Supplied data:
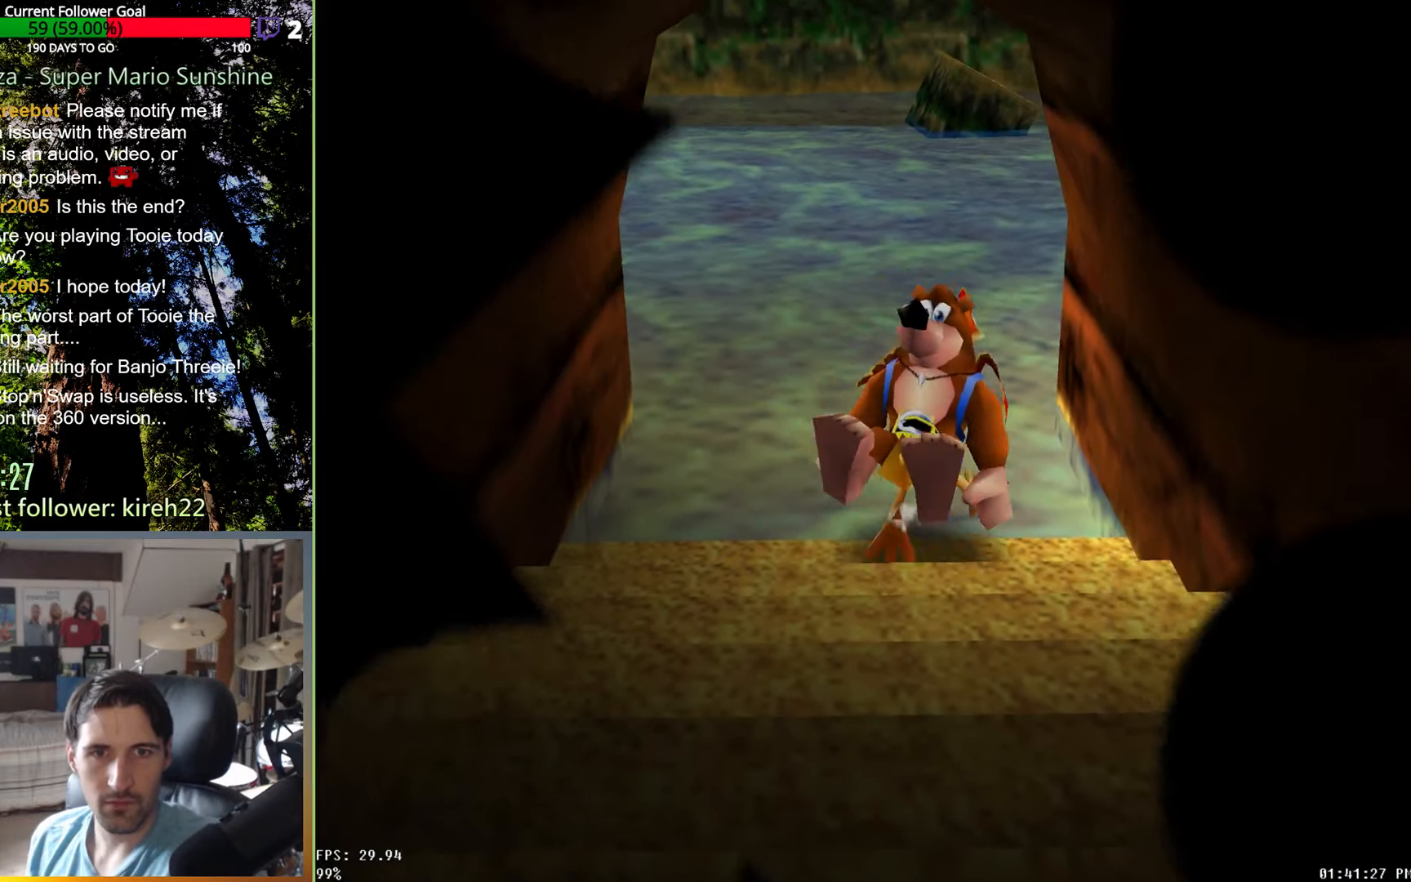
{"dt_ms": 500, "buttons": ["R2"], "left_stick": "up", "right_stick": "center", "events": []}
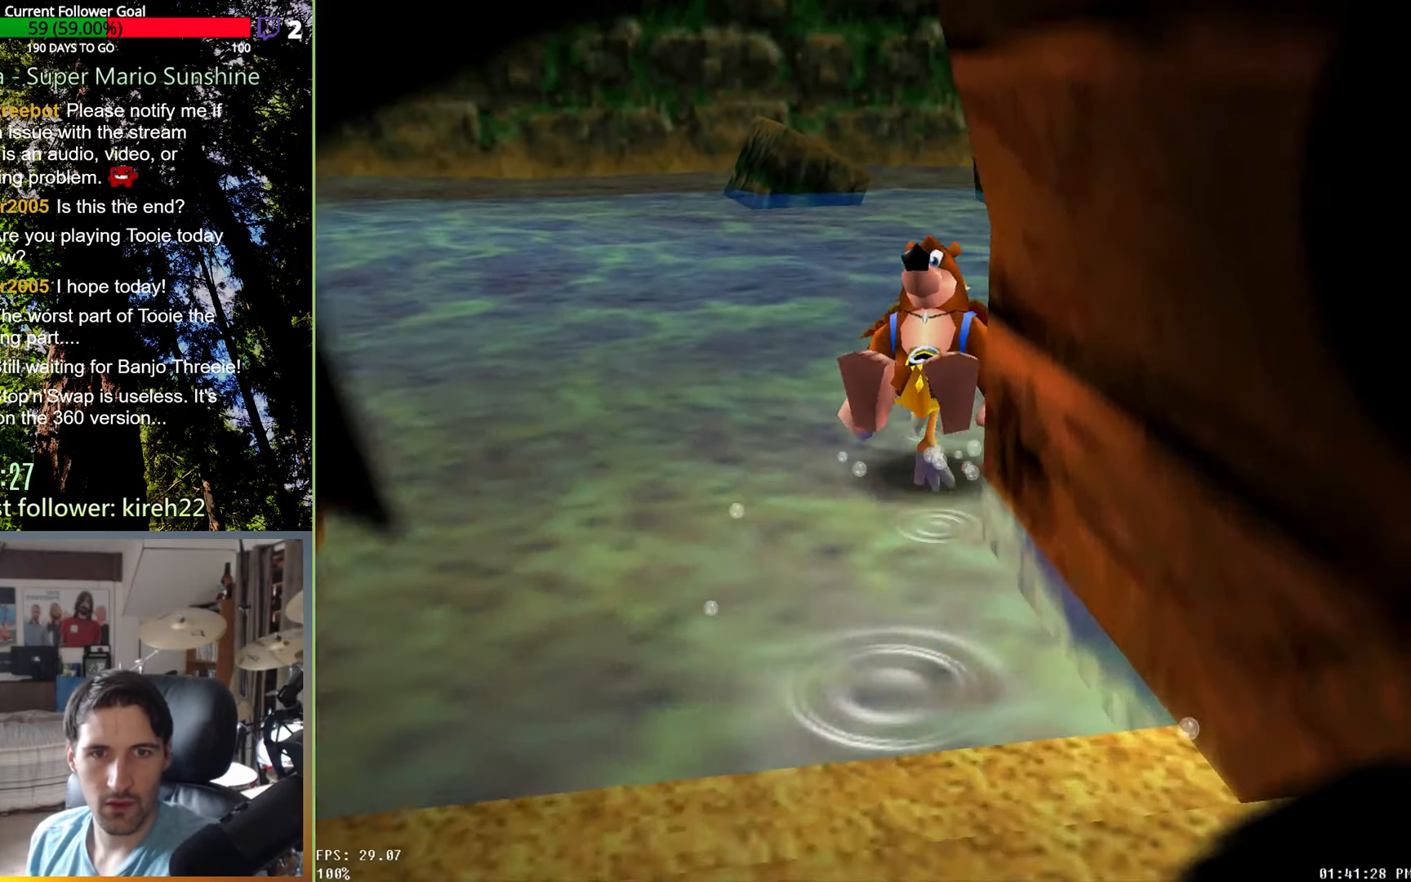
{"dt_ms": 500, "buttons": ["R2"], "left_stick": "up", "right_stick": "center", "events": []}
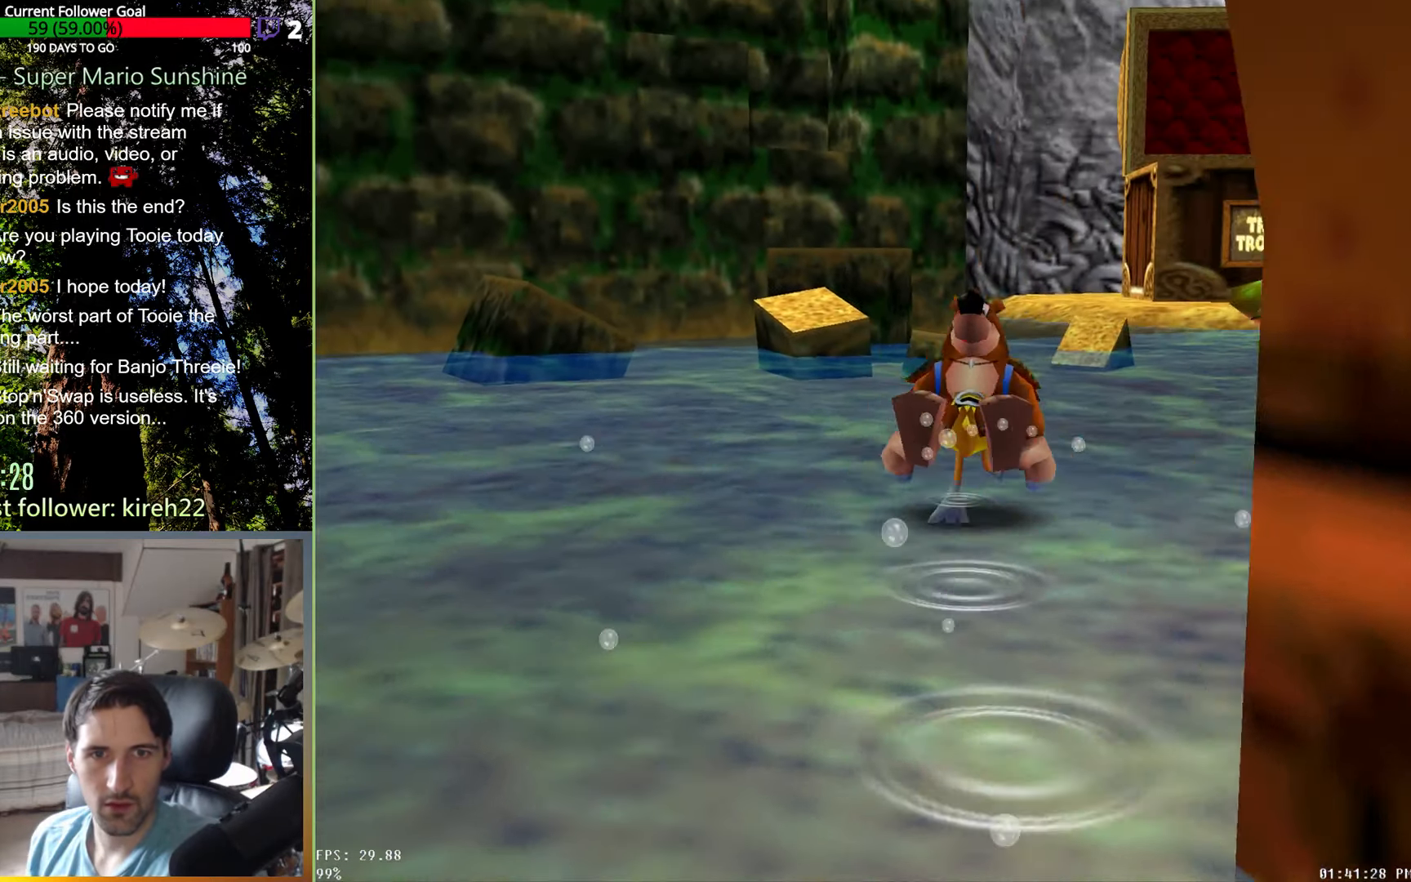
{"dt_ms": 500, "buttons": ["R2"], "left_stick": "up", "right_stick": "center", "events": []}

Task description: Return the data above unchanged. Pictures are not part of the copy.

Response:
{"dt_ms": 500, "buttons": ["R2"], "left_stick": "up", "right_stick": "center", "events": []}
{"dt_ms": 500, "buttons": ["R2"], "left_stick": "up", "right_stick": "center", "events": []}
{"dt_ms": 500, "buttons": ["R2"], "left_stick": "up", "right_stick": "center", "events": []}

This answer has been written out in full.